#### [Dataset]
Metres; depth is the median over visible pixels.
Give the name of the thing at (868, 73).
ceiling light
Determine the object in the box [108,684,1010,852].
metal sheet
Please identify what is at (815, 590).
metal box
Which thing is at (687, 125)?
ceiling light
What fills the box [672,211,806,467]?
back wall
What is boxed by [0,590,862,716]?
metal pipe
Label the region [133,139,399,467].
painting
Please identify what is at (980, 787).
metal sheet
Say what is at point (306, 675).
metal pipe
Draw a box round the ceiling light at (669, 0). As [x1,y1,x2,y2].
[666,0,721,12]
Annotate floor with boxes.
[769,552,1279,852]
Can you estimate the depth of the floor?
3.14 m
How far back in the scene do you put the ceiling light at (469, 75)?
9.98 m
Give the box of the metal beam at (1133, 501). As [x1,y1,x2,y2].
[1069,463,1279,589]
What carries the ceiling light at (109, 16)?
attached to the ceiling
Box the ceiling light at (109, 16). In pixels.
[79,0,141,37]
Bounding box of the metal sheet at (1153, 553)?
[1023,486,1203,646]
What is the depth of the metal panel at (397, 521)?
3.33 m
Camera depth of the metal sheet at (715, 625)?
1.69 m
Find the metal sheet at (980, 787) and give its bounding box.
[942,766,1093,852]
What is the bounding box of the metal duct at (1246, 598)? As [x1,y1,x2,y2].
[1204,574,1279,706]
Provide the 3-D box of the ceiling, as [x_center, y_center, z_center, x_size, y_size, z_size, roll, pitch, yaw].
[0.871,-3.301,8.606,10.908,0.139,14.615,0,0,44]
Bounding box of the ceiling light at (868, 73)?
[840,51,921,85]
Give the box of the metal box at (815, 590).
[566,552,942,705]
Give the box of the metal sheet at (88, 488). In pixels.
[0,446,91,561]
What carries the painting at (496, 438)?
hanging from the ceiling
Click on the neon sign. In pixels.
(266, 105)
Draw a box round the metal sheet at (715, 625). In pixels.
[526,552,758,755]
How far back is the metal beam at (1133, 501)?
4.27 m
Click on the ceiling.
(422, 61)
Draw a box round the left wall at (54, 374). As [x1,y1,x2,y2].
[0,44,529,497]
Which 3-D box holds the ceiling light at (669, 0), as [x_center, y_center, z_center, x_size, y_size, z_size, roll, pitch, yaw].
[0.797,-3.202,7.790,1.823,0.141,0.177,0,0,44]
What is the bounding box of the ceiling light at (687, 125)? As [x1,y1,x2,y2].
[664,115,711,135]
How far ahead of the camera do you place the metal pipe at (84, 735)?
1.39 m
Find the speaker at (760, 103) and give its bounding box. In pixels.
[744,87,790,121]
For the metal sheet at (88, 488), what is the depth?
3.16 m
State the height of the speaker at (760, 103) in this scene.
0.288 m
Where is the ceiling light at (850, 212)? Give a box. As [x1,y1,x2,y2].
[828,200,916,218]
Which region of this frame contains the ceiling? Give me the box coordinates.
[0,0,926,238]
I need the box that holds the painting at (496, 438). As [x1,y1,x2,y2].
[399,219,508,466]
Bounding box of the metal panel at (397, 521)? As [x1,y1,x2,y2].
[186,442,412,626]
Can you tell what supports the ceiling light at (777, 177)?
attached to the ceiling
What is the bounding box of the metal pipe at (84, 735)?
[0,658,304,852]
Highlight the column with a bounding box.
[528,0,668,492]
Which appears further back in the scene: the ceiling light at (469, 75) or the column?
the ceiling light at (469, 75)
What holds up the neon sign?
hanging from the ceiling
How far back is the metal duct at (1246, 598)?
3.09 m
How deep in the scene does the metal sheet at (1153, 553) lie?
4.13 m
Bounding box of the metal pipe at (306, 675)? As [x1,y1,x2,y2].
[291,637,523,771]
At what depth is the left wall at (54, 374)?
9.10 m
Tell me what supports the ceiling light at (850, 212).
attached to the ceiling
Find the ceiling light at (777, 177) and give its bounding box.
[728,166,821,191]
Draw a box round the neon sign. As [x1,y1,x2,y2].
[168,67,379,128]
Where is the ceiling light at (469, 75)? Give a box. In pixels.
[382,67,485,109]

#### [Prompt]
All of the records above need to be copied exactly.

#### [Result]
Metres; depth is the median over visible pixels.
Give the name of the thing at (868, 73).
ceiling light
Determine the object in the box [108,684,1010,852].
metal sheet
Please identify what is at (815, 590).
metal box
Which thing is at (687, 125)?
ceiling light
What fills the box [672,211,806,467]?
back wall
What is boxed by [0,590,862,716]?
metal pipe
Label the region [133,139,399,467].
painting
Please identify what is at (980, 787).
metal sheet
Say what is at point (306, 675).
metal pipe
Draw a box round the ceiling light at (669, 0). As [x1,y1,x2,y2].
[666,0,721,12]
Annotate floor with boxes.
[769,552,1279,852]
Can you estimate the depth of the floor?
3.14 m
How far back in the scene do you put the ceiling light at (469, 75)?
9.98 m
Give the box of the metal beam at (1133, 501). As [x1,y1,x2,y2].
[1069,463,1279,589]
What carries the ceiling light at (109, 16)?
attached to the ceiling
Box the ceiling light at (109, 16). In pixels.
[79,0,141,37]
Bounding box of the metal sheet at (1153, 553)?
[1023,486,1203,646]
What is the depth of the metal panel at (397, 521)?
3.33 m
Camera depth of the metal sheet at (715, 625)?
1.69 m
Find the metal sheet at (980, 787) and give its bounding box.
[942,766,1093,852]
What is the bounding box of the metal duct at (1246, 598)? As [x1,y1,x2,y2].
[1204,574,1279,706]
Provide the 3-D box of the ceiling, as [x_center, y_center, z_center, x_size, y_size, z_size, roll, pitch, yaw].
[0.871,-3.301,8.606,10.908,0.139,14.615,0,0,44]
Bounding box of the ceiling light at (868, 73)?
[840,51,921,85]
Give the box of the metal box at (815, 590).
[566,552,942,705]
Give the box of the metal sheet at (88, 488). In pixels.
[0,446,91,561]
What carries the painting at (496, 438)?
hanging from the ceiling
Click on the neon sign. In pixels.
(266, 105)
Draw a box round the metal sheet at (715, 625). In pixels.
[526,552,758,755]
How far back is the metal beam at (1133, 501)?
4.27 m
Click on the ceiling.
(422, 61)
Draw a box round the left wall at (54, 374). As [x1,y1,x2,y2].
[0,44,529,497]
Which 3-D box holds the ceiling light at (669, 0), as [x_center, y_center, z_center, x_size, y_size, z_size, roll, pitch, yaw].
[0.797,-3.202,7.790,1.823,0.141,0.177,0,0,44]
What is the bounding box of the ceiling light at (687, 125)? As [x1,y1,x2,y2].
[664,115,711,135]
How far ahead of the camera do you place the metal pipe at (84, 735)?
1.39 m
Find the speaker at (760, 103) and give its bounding box. In pixels.
[744,87,790,121]
For the metal sheet at (88, 488), what is the depth?
3.16 m
State the height of the speaker at (760, 103) in this scene.
0.288 m
Where is the ceiling light at (850, 212)? Give a box. As [x1,y1,x2,y2].
[828,200,916,218]
Which region of this frame contains the ceiling? Give me the box coordinates.
[0,0,926,238]
I need the box that holds the painting at (496, 438). As [x1,y1,x2,y2].
[399,219,508,466]
Bounding box of the metal panel at (397, 521)? As [x1,y1,x2,y2].
[186,442,412,626]
Can you tell what supports the ceiling light at (777, 177)?
attached to the ceiling
What is the bounding box of the metal pipe at (84, 735)?
[0,658,304,852]
Highlight the column with a bounding box.
[528,0,668,492]
Which appears further back in the scene: the ceiling light at (469, 75) or the column?
the ceiling light at (469, 75)
What holds up the neon sign?
hanging from the ceiling
How far back is the metal duct at (1246, 598)?
3.09 m
How deep in the scene does the metal sheet at (1153, 553) lie?
4.13 m
Bounding box of the metal pipe at (306, 675)? As [x1,y1,x2,y2].
[291,637,523,771]
At what depth is the left wall at (54, 374)?
9.10 m
Tell me what supports the ceiling light at (850, 212).
attached to the ceiling
Find the ceiling light at (777, 177) and give its bounding box.
[728,166,821,191]
Draw a box round the neon sign. As [x1,y1,x2,y2].
[168,67,379,128]
Where is the ceiling light at (469, 75)? Give a box. In pixels.
[382,67,485,109]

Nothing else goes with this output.